Nitrogen and oxygen gases are combined to form nitrogen dioxide gas. All gases are at the same temp and pressure. If 10 L of each gas react, determine the identity and volume of the excess reactant left over?

The excess reactant is N2, there will be 5L of N2 left over

Explanation:

Step 1: Data given

Volume of each gas = 10 L

All gases are at the same temperature and pressure.

Step 2: The balaned equation

N2 (g) + 2O2 (g) → 2NO2 (g)

Step 3: Calculate the limiting reactant and excess reactant

Since all the gases are at the same pressure and temperature, we can write:

p*V (N2) = n (N2) * R*T

⇒ P/RT = n (N2) / V (N2)

p*V (O2) = n (O2) * R*T

⇒ P/RT = n (O2) / V (O2)

When the gases are at the same pressure and temperature, the mole ratio becomes the volume ratio:

n (N2) / V (N2) = n (O2) / V (O2)

OR

n (N2) / n (O2) = V (N2) / V (O2)

We need twice as many liters of oxygen for the reaction to take place.

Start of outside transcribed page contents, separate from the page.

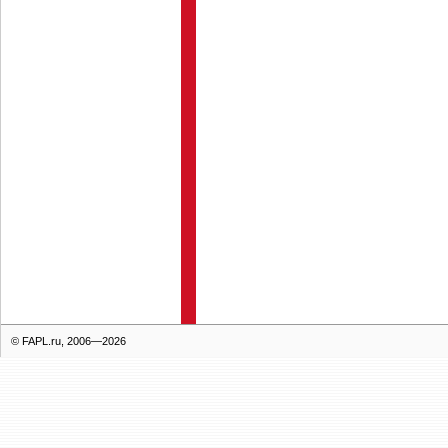
© FAPL.ru, 2006—2026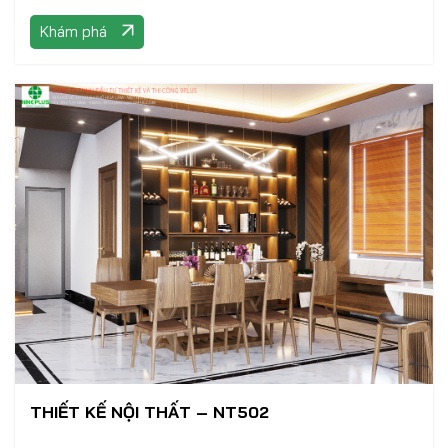
Khám phá
THIẾT KẾ NỘI THẤT – NT502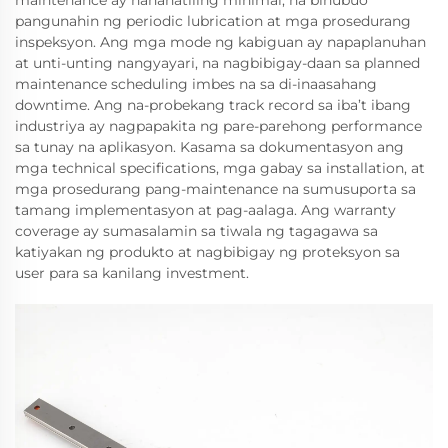
maintenance ay nananatiling minimal, na binubuo
pangunahin ng periodic lubrication at mga prosedurang
inspeksyon. Ang mga mode ng kabiguan ay napaplanuhan
at unti-unting nangyayari, na nagbibigay-daan sa planned
maintenance scheduling imbes na sa di-inaasahang
downtime. Ang na-probekang track record sa iba’t ibang
industriya ay nagpapakita ng pare-parehong performance
sa tunay na aplikasyon. Kasama sa dokumentasyon ang
mga technical specifications, mga gabay sa installation, at
mga prosedurang pang-maintenance na sumusuporta sa
tamang implementasyon at pag-aalaga. Ang warranty
coverage ay sumasalamin sa tiwala ng tagagawa sa
katiyakan ng produkto at nagbibigay ng proteksyon sa
user para sa kanilang investment.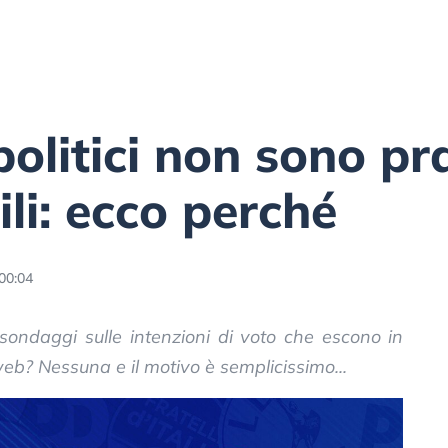
politici non sono p
li: ecco perché
00:04
sondaggi sulle intenzioni di voto che escono in
 web? Nessuna e il motivo è semplicissimo...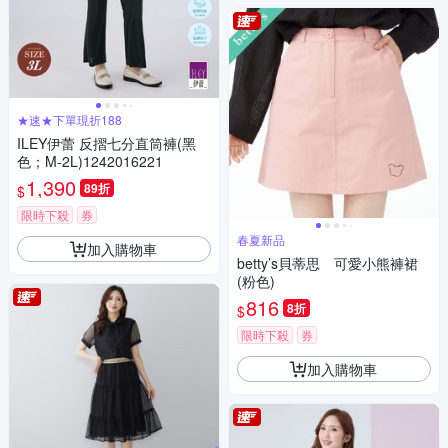
★速★下單現折188
ILEY伊蕾 反摺七分直筒褲(黑
色；M-2L)1242016221
1,390
89折
$
限時下殺
券
春夏新品
加入購物車
betty’s貝蒂思 可愛小熊褲裙
(粉色)
816
8折
$
限時下殺
券
加入購物車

In order for all the nitrogen to react, you would need

For 10 L of N2 we need 20 L of O2, Since there are only 10L of O2, Oxygen will be the limiting reactant

All of there O2 (10L) will react, with 10/2 = 5L of N2

There will be produce 10 L of NO2 (since mol ratio of O2 and NO2 is the same).

The excess reactant is N2, there will be 5L of N2 left over